Spaces are isolated by default, composable at query time. A single hydration request can search across any combination of spaces — merging a scientist's research graph with their personal memory graph and an AI personality graph in one query. The results are scored and ranked together.
This is where it gets powerful. At query time, you pass a list of space_ids and NeuralGraph searches across all of them simultaneously. Each space contributes nodes, and they're scored together in a single ranked list.
Imagine a research assistant that knows both your personal context and a domain knowledge base. When you ask "What papers should I read next?", NeuralGraph can pull from your personality space (you prefer practical over theoretical), your memory space (you mentioned interest in reinforcement learning last week), and a research space (recent RLHF papers). All composed dynamically, no upfront merging needed.
The system prompt is built from the top-scoring nodes across all spaces. The AI gets exactly the context it needs — personal knowledge, domain knowledge, and behavioral guidelines — all in one call.
NeuralGraph doesn't rely on a single retrieval method. It runs three concurrent channels and merges the results:
| Channel | How It Works | What It Catches |
|---|---|---|
| Trigger Matching | Scans input for trigger phrases, weighted by strength | Contextually relevant nodes that should fire based on conversational patterns |
| Vector Search | Embeds the input and finds semantically similar nodes | Nodes with similar meaning that triggers might miss |
| Graph Expansion | Traverses edges from matched nodes to find connected knowledge | Related context that wouldn't match on text alone |
All three channels run without an LLM call. Retrieval is pure computation — trigger matching, embedding lookup, graph traversal. This means context retrieval takes milliseconds, not seconds. The only LLM call is the final response generation, which uses the context NeuralGraph assembled.
Knowledge isn't static. NeuralGraph manages the full lifecycle of every node:
The result is a graph that naturally reflects what matters now. Recent, frequently-referenced knowledge rises to the top. Old, unused knowledge fades. The system maintains itself without manual curation.
After every response, the AI rates which context was relevant and which wasn't. These ratings flow back to NeuralGraph as relevance feedback, adjusting trigger strengths in real time.

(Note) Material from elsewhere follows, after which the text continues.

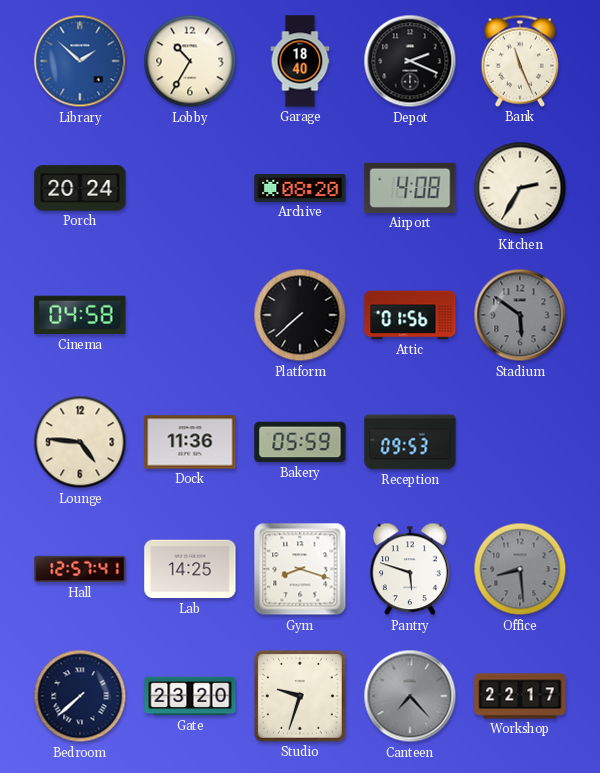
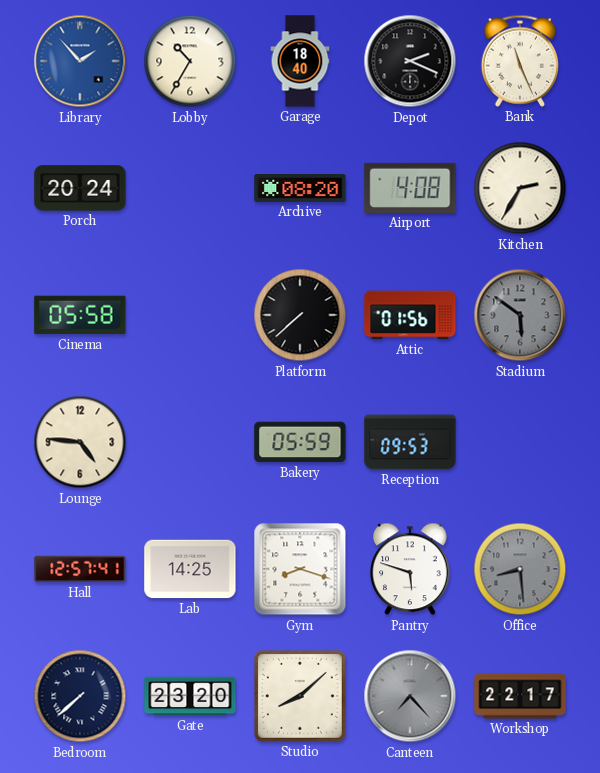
Library: 1:52 -> 1:53
Cinema: 04:58 -> 05:58
Dock: 11:36 -> none
Studio: 9:33 -> 8:08
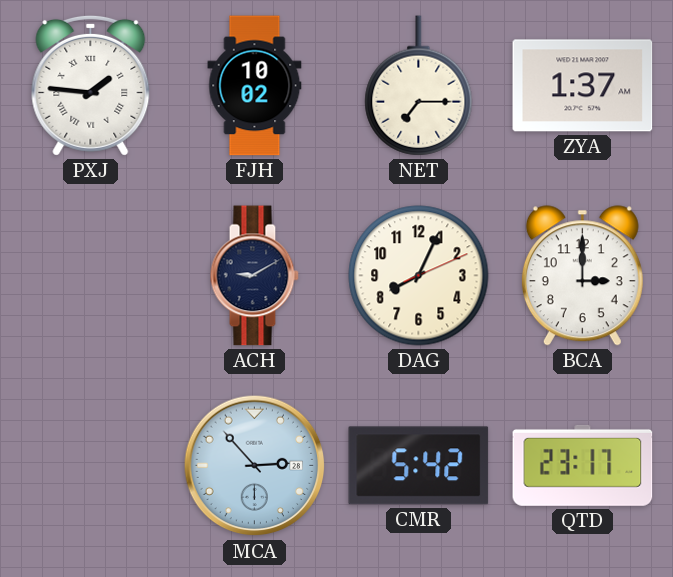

Relevant context? Its triggers get stronger — that pattern will surface more easily next time. Irrelevant context? Its triggers weaken — the system learns not to surface it in similar situations. No retraining. No embeddings recomputed. Just edge weight adjustments in the graph.
| Approach | Retrieval | Structure | Adapts Over Time | Multi-Domain |
|---|---|---|---|---|
| RAG (vector only) | Semantic similarity | Flat text chunks | No | No |
| Entity Knowledge Graphs | Entity lookup | Entity-relation triples | No | No |
| Memory-augmented LLMs | Conversation window | Flat message history | Recency only | No |
| Graph Memory Systems | Graph relationships | Memory graph with updates/extends | Partial (rewrites) | No |
| NeuralGraph | Triggers + vectors + graph traversal (concurrent) | Typed nodes, weighted edges, configurable schemas | Adaptive triggers, relevance feedback, importance decay | Multi-space composition at query time |
Most existing approaches solve one piece of the problem. Vector RAG handles semantic recall but loses structure. Knowledge graphs preserve structure but can't adapt. Conversation windows are simple but forget everything outside the window. NeuralGraph combines structured storage, multi-channel retrieval, and continuous adaptation into a single platform — and lets applications compose across independent knowledge domains at query time.